I've been confronted with the "buying meat is ok because your contribution won't make any difference" argument about half a dozen times throughout my life.
But it's a non-starter! Purchasing meat is very unlikely to make a difference, but it has the potential to do an enormous difference! Maybe your purchase will push the store's numbers over a threshold, which will lead the company in charge of producing the meat to increase production.
So if X is the random variable measuring impact, then E(X) is the product of p (the probability that this happens) and let's call it z (the impact if it happens). And E(X) = p*z will come out as almost exactly the same impact that you would have if someone were killing animals for you personally. To see this, you need only imagine that a million people became vegetarians tomorrow. This would decrease meat production by about the amount that they consume, therefore the impact of each one is 1/1000000 * {amount that they consume} ≈ {amount that one person consumes}.

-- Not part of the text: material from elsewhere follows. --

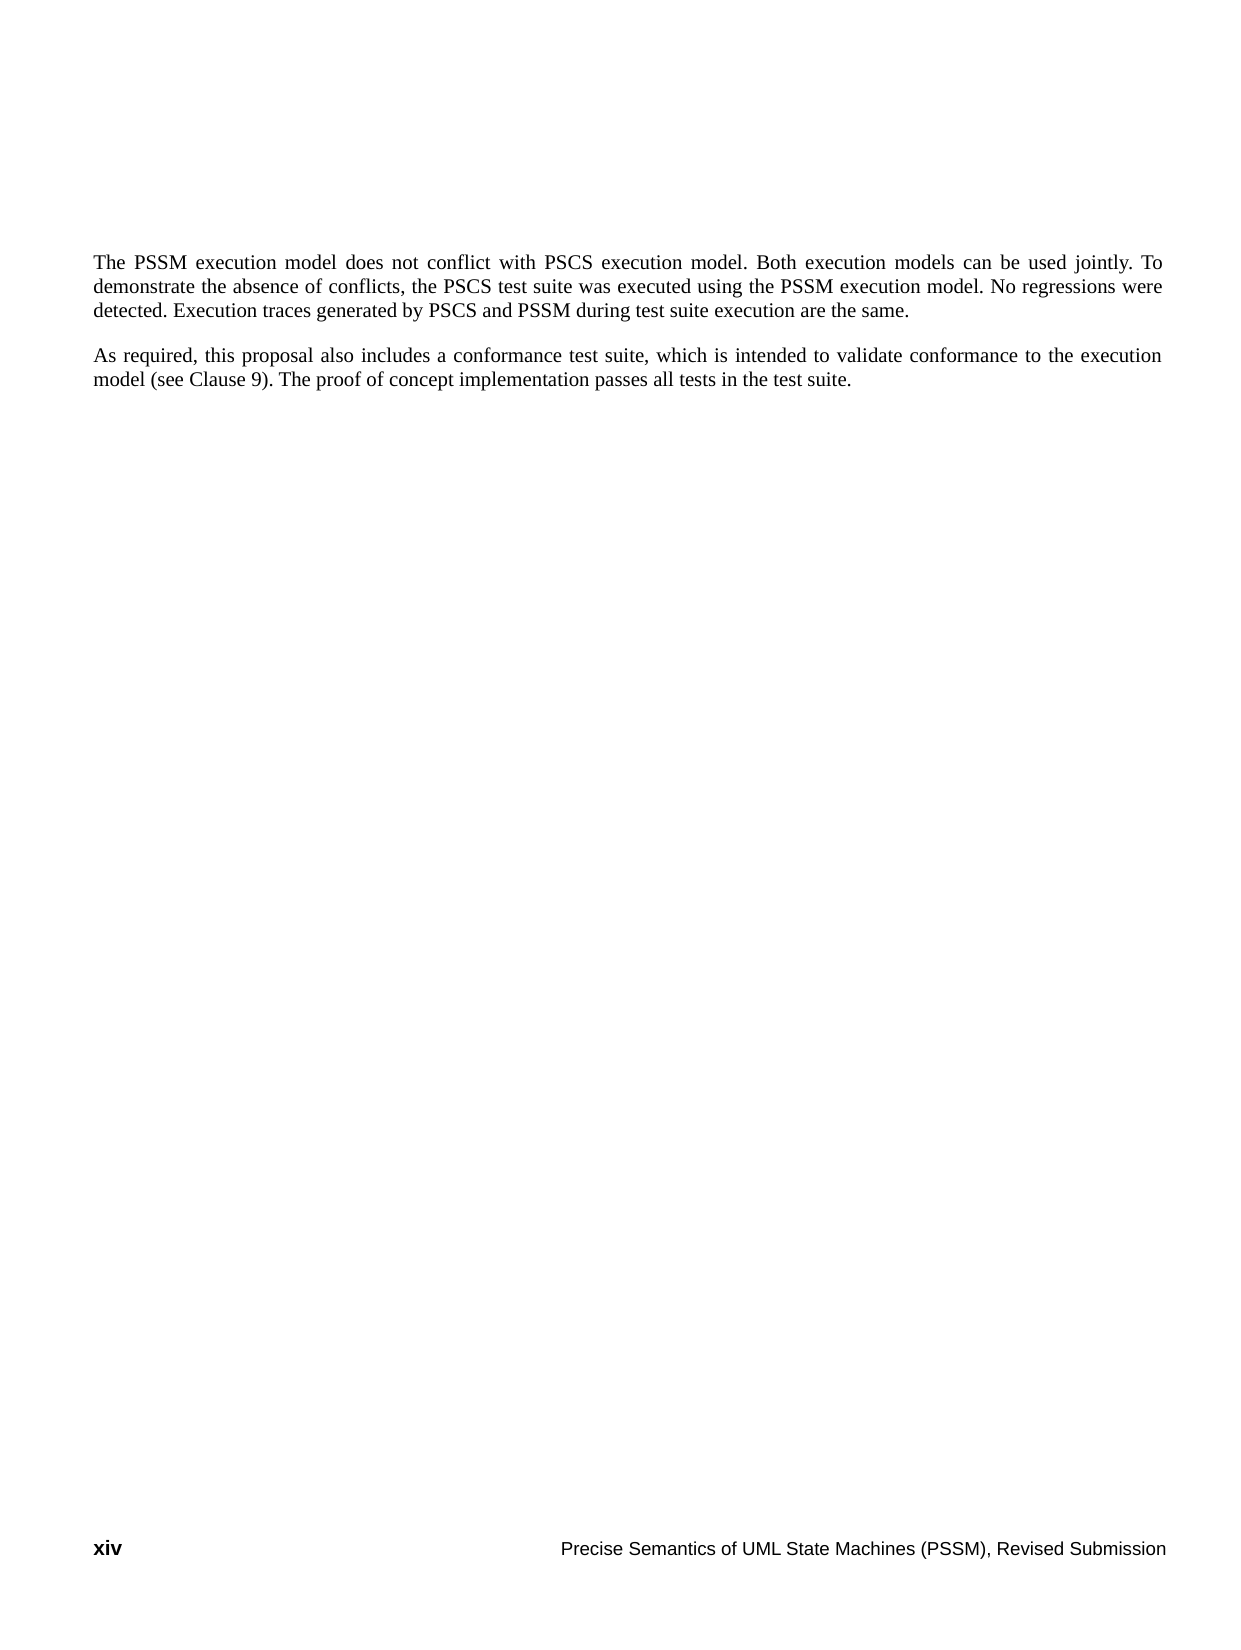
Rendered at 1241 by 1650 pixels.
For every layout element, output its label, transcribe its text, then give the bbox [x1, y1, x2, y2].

It's a few discrete jumps as supposed to a continuous curve, but it all nets out to a normalcy behind a veil of ignorance. Ditto voting (if you live in a swing state). So many people don't get this!
In both cases, you also can't tell whether your contribution made a difference. In the case of elections, the discontinuous jump is not actually one person winning with one more vote, it's whatever makes the election close enough for a recount, which then leads your candidate to win after all. You don't know where the threshold is there, but there must be one. if 10 vote difference means recount and 10 million means no recount, then some number n between 10 and 10 000 000 is the threshold.